Mehr Zeit
26. Februar 2010Hartfrid Wolf, FDP-Rechts- und Innenexperte, begründet seine Forderung nach Verlängerung der Verjährungsfristen damit, dass die meisten Missbrauchsfälle erst Jahre und Jahrzehnte nach der Tat ans Tageslicht kommen. Derzeit verjährt Missbrauch zehn Jahre nach der Volljährigkeit der Opfer. In besonders schweren Fällen verlängert diese Frist auf 20 Jahre. Gleichzeitig dringt Wolf auf eine Strafverschärfung: "Es ist für mich unerträglich, dass sexueller Missbrauch von Kindern und Schutzbefohlenen kein Verbrechen ist." Seine Forderung: Generell müsse die Mindeststrafe auf ein Jahr heraufgesetzt werden.

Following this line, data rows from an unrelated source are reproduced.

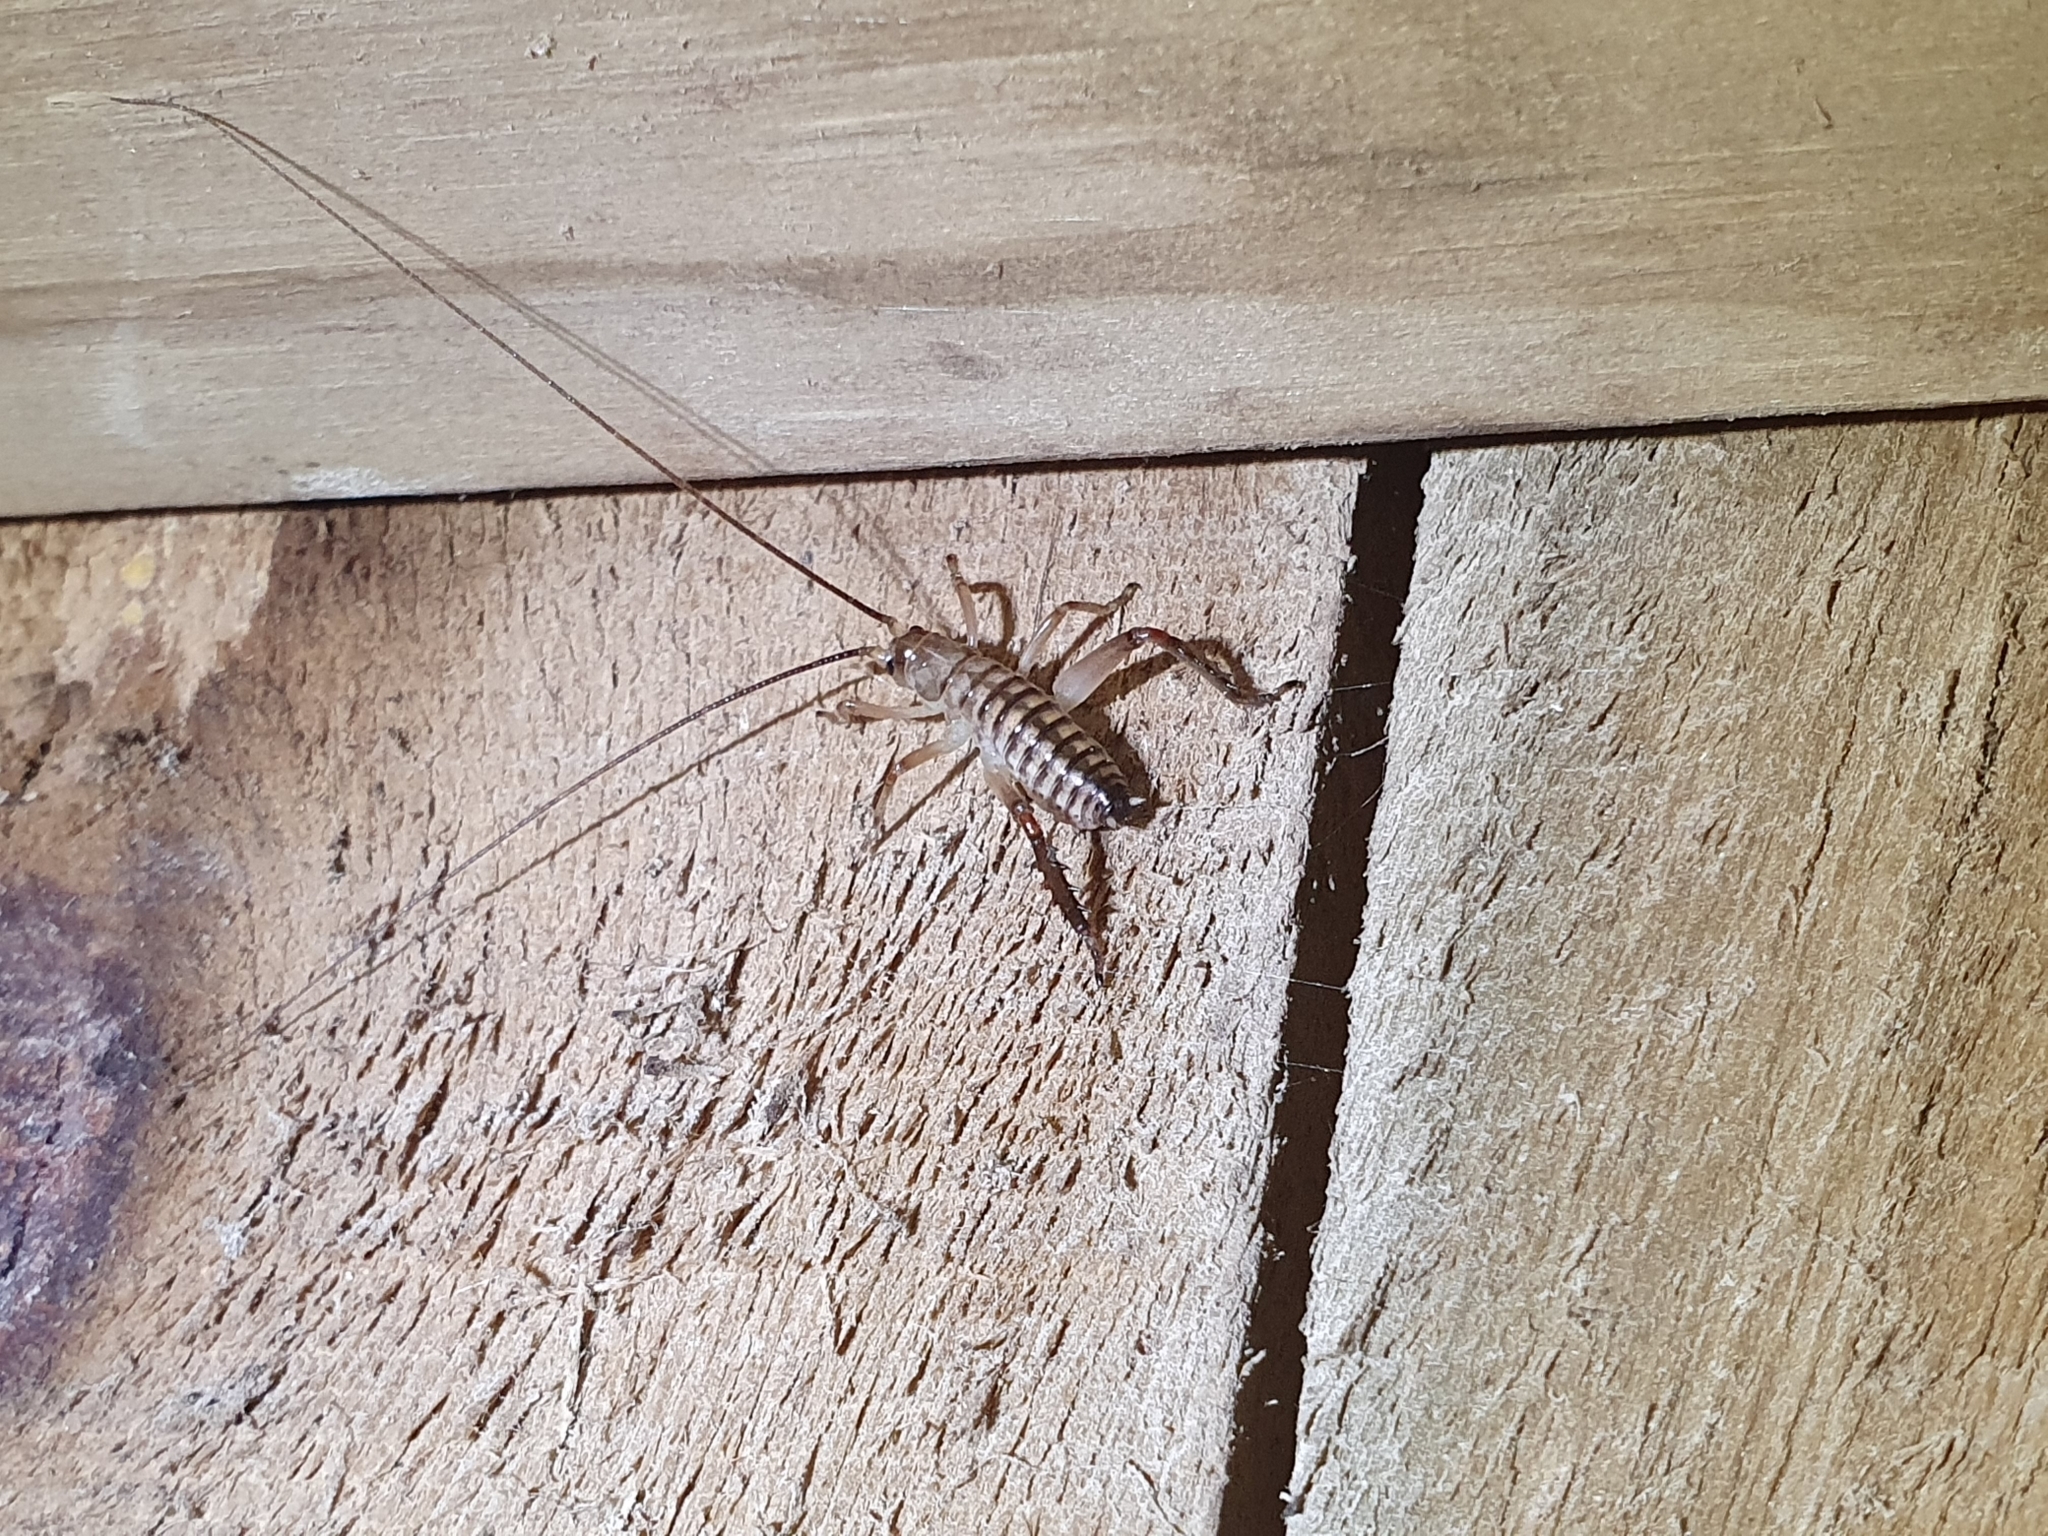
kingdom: Animalia
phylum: Arthropoda
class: Insecta
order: Orthoptera
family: Anostostomatidae
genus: Hemideina
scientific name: Hemideina crassidens
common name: Wellington tree weta
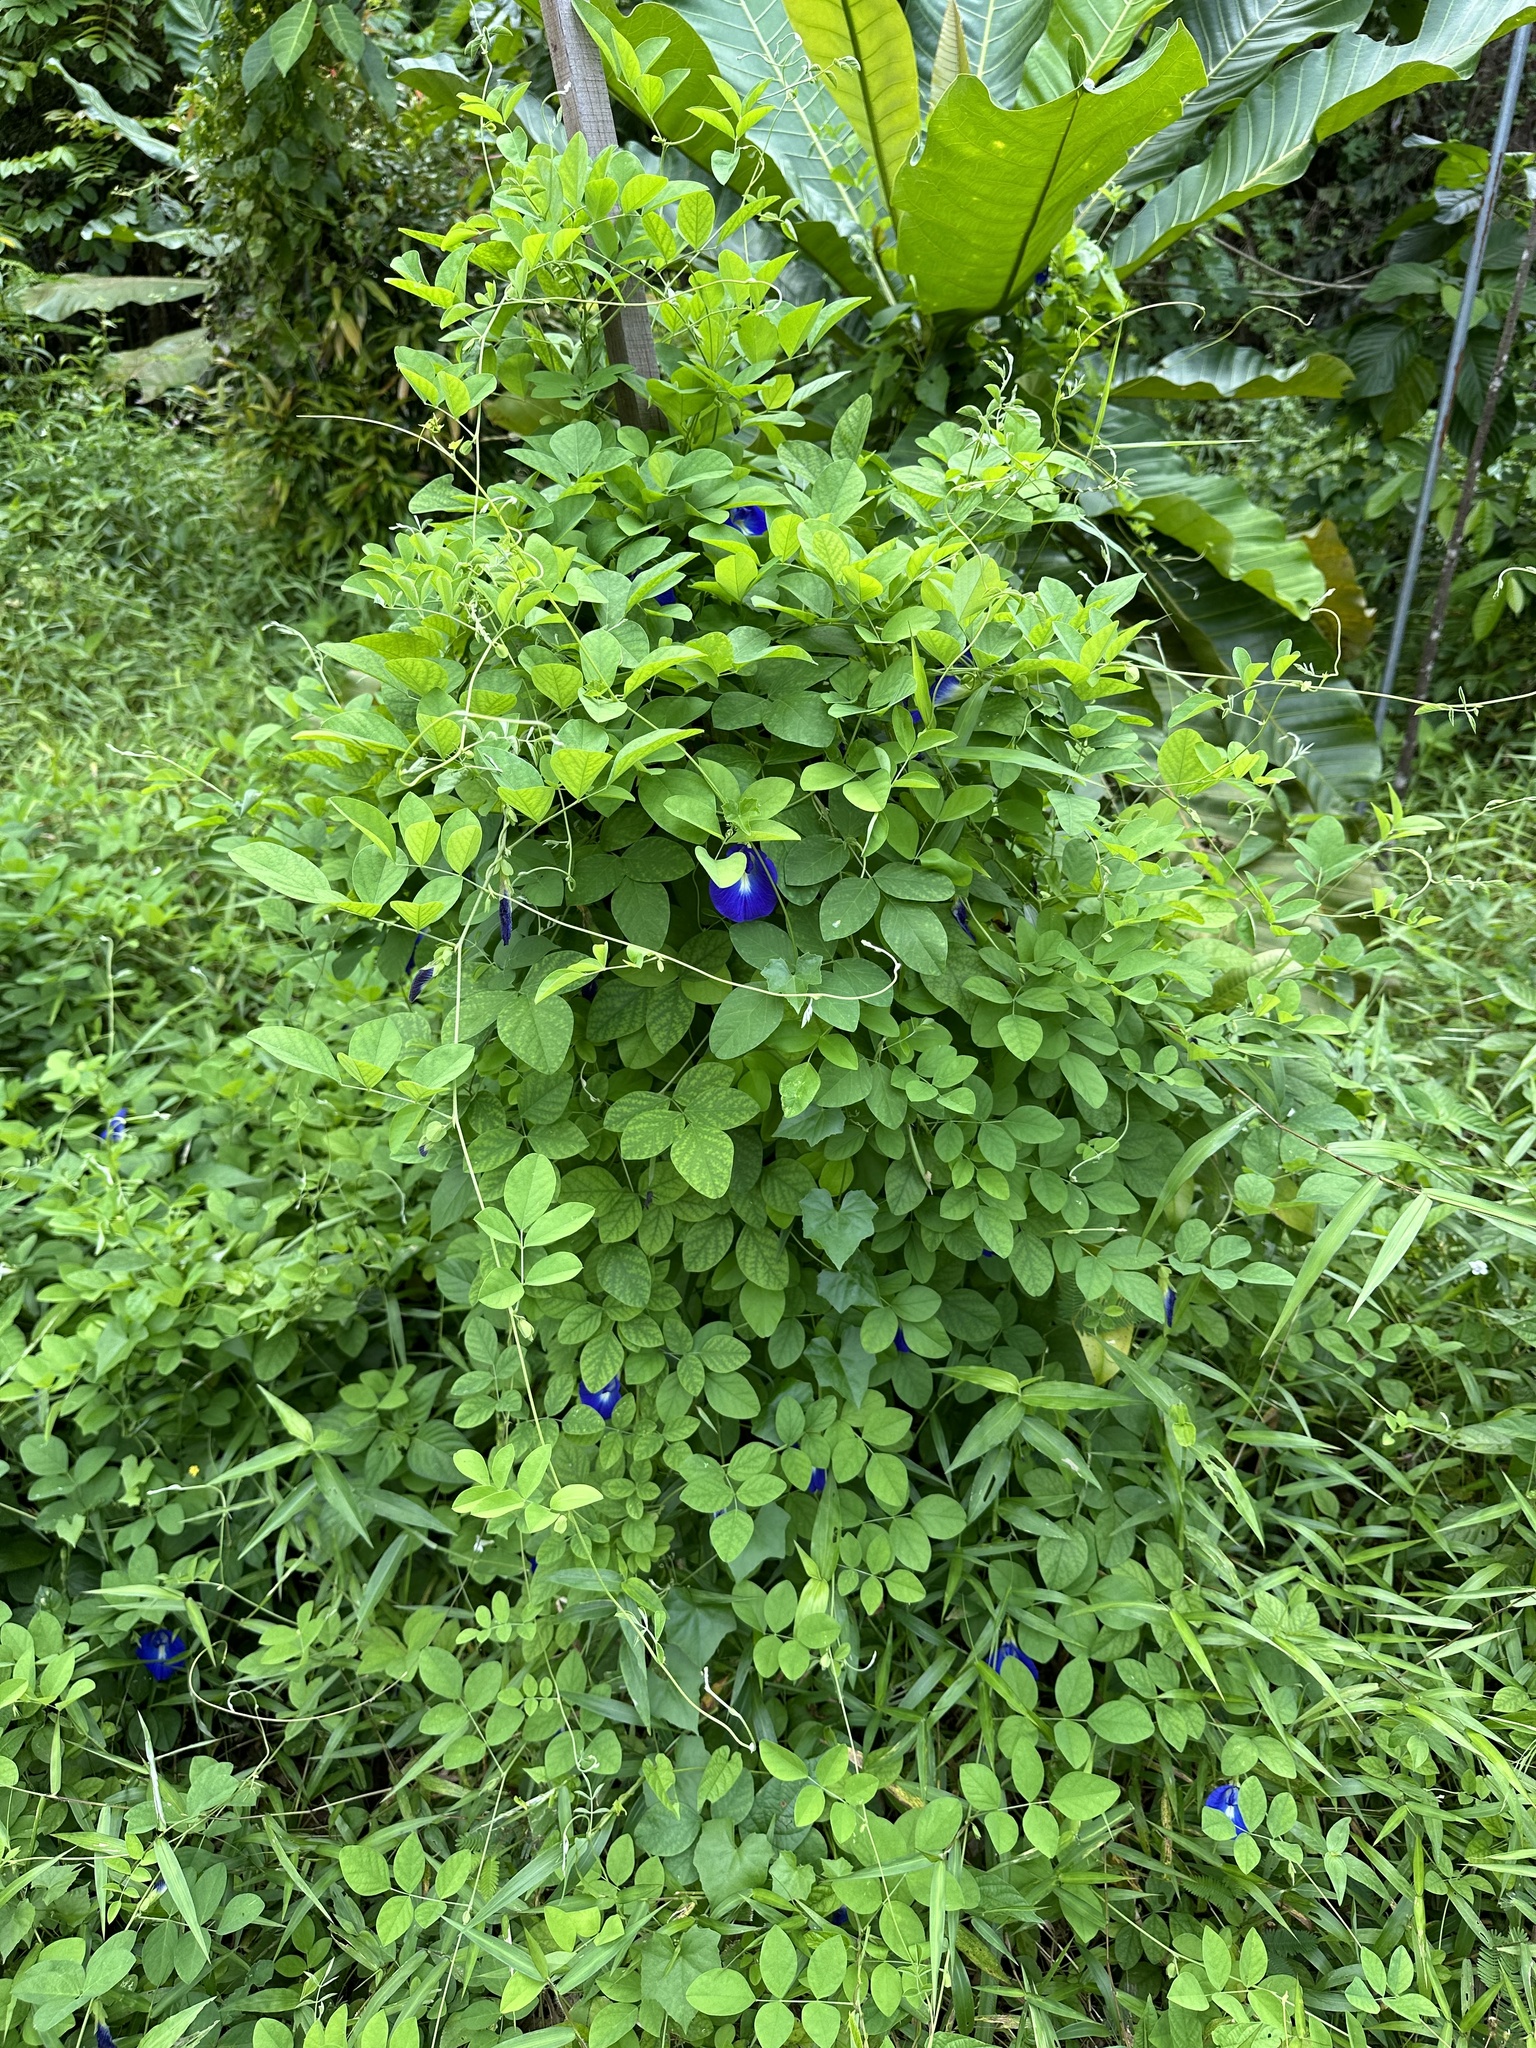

In dieser koalitionsübergreifenden Debatte bekommt Wolf Unterstützung von der saarländischen SPD. Deren Vorsitzender Heiko Maas fordert ebenfalls eine generelle Abschaffung der Verjährungsfristen. In der vergangenen Woche waren im Saarland Missbrauchsfälle bekannt geworden, die teilweise über 20 Jahre zurückliegen.
Mehr Zusammenarbeit gefordert
Grundsätzlich ist auch die katholische Kirche bereit, mit den staatlichen Strafverfolgungsbehörden zusammen zu arbeiten. Bundesjustizministerin Sabine Leutheusser-Schnarrenberger (FDP) fordert aber mehr Kooperation und eine deutliche Veränderung der kircheninternen Richtlinien. Nach diesen 2002 verabschiedeten Richtlinien soll einem Verdächtigen in "erwiesenen Fällen sexuellen Missbrauchs zur Selbstanzeige" geraten werden. Der FDP-Fraktionschefin im Deutschen Bundestag, Birigt Hombacher, ist das nicht genug. Sie bemängelt, dass es dem Vedächtigen überlassen bleibt, ob er mit staatlichen Verfolgungsbehörden zusammenarbeitet oder nicht. Diese acht Jahre alte Richtlinie soll nach dem Beschluss der Frühjahrsvollversammlung der deutschen Bischöfe in Freiburg von Freitag (26.02.2010) überarbeitet und verschärft werden.
Aus dem Justizminsterium kommt zudem der Vorschlag einen "Runden Tisch" einzurichten und Ombudsleute zu berufen, um den guten Willen der katholischen Kirche den Opfern gegenüber zu dokumentieren und ihnen freiwillige Entschädigungen zukommen zu lassen.
Das Recht der Kirche
Die katholische Kirche befindet sich in der Zwickmühle. Einerseits will sie sich weder der Aufklärung noch der Strafverfolgung verschließen, andererseits will sie die Gültigkeit des Kirchenrechts nicht beschädigen. Für das Institut für Kirchenrecht an der Universität zu Köln ist klar, dass es auch weiterhin zwei nebeneinander existierende Rechtssysteme geben wird. Der Kirche wird nach Artikel 140 des Grundgesetzes ein Selbstbestimmungsrecht eingeräumt. Neben der Trennung von Kirche und Staat ist das die Begründung dafür, dass die katholische Kirche ihre internen Belange selbst und ohne Eingriff staatlicher Institutionen regelt. Aber trotz dieser internen Autonomie behalten die staatlichen Gesetze auch innerhalb der Kirchenmauern ihre Gültigkeit. Gegen staatliche Verfolgungen von Straftaten – so das Kölner Kirchenrechtsinstitut – kann die Kirche nichts entgegensetzen.
Während ihrer Frühjahrsvollversammlung haben die deutschen Bischöfe beschlossen, mit dem Bischof von Trier, Stefan Ackermann, einen "Beauftragten für Missbrauchsfälle" einzusetzen. Der 46-jährige Bischof soll sich mit allen bisher bekannt gewordenen Fällen von sexuellem Missbrauch an Minderjährigen im kirchlichen Bereich beschäftigen. Bisher sind das mindestens 115 Kinder und Jugendliche, die seit den 1950er-Jahren an katholischen Einrichtungen in Deutschland missbraucht worden sind.